_Directives_
1. Name every organization mentioned in the passage about The Israel Project and the New York Times.
2. Write out the portion of the passage about The Israel Project and the New York Times starting at "At 7:55 a.m." and ending at "New Israel Fund.".

_Given passage_
The Israel Project to N.Y. Times: Expose Anti-Israel NGOs, Too — Like the New Israel Fund
A little before midnight on Monday, July 5, the New York Times posted on its website its lengthy, deeply reported investigative piece on U.S. tax-exempt donations that go to fund settlement activity in the West Bank and East Jerusalem, and the right-wing American charities that channel those donations, including some that seemed in the Times piece to flirt with or outright violate IRS rules.
At 7:55 a.m. Eastern time, an action alert was e-mailed out by Jennifer Laszlo Mizrahi of The Israel Project, the Washington-based non-profit that helps clarify Israel’s dilemmas to the world media, supposedly without taking sides in Israel’s internal politics. She complained that if the Times wants “to do a story on groups that use tax status to do work in Israel, they should show BOTH sides.” And she offered a list of “just SOME of the Anti-Israel groups that use the same tax status” but “were not mentioned in the NYT piece.” In a place of honor at the bottom of the list: the New Israel Fund.

_Source material_
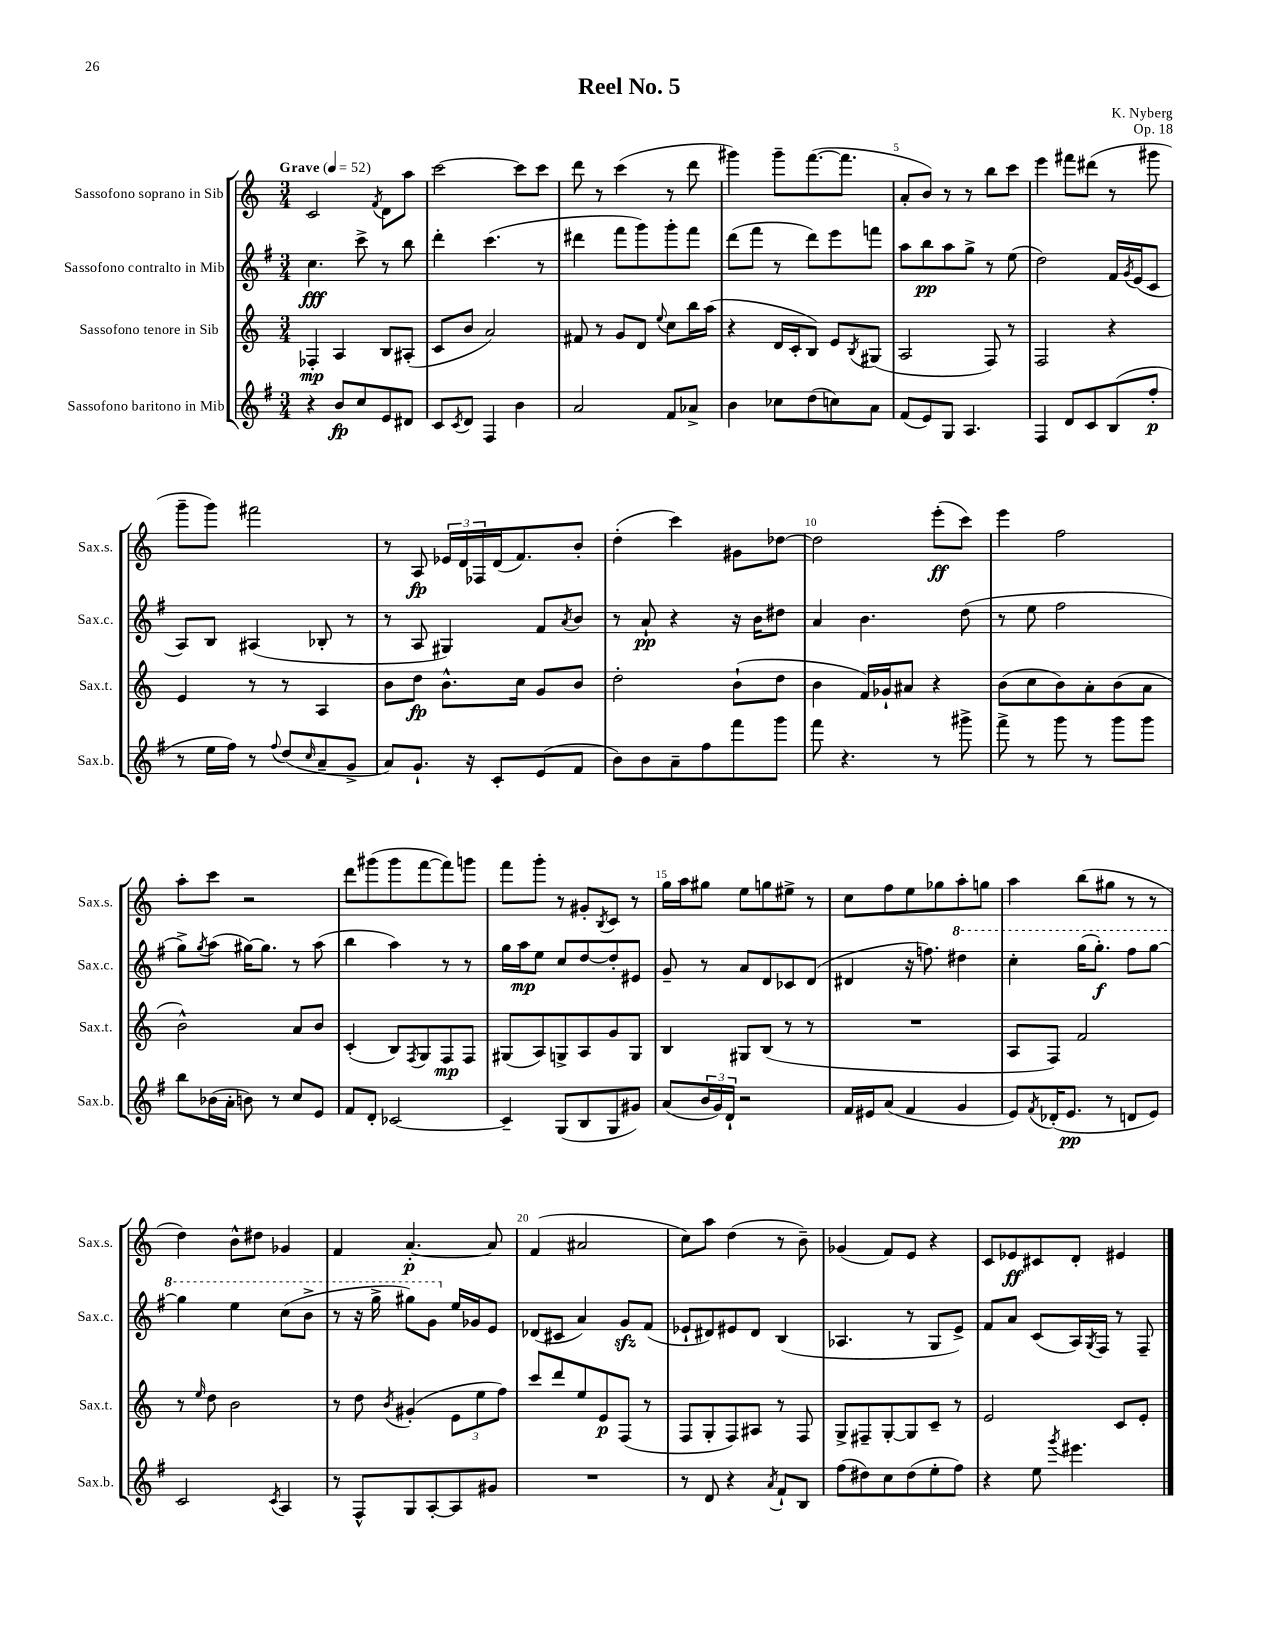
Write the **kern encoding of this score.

_Solved tasks_
1.
- The Israel Project
- The New York Times
- The IRS
- The New Israel Fund

2.
At 7:55 a.m. Eastern time, an action alert was e-mailed out by Jennifer Laszlo Mizrahi of The Israel Project, the Washington-based non-profit that helps clarify Israel’s dilemmas to the world media, supposedly without taking sides in Israel’s internal politics. She complained that if the Times wants “to do a story on groups that use tax status to do work in Israel, they should show BOTH sides.” And she offered a list of “just SOME of the Anti-Israel groups that use the same tax status” but “were not mentioned in the NYT piece.” In a place of honor at the bottom of the list: the New Israel Fund.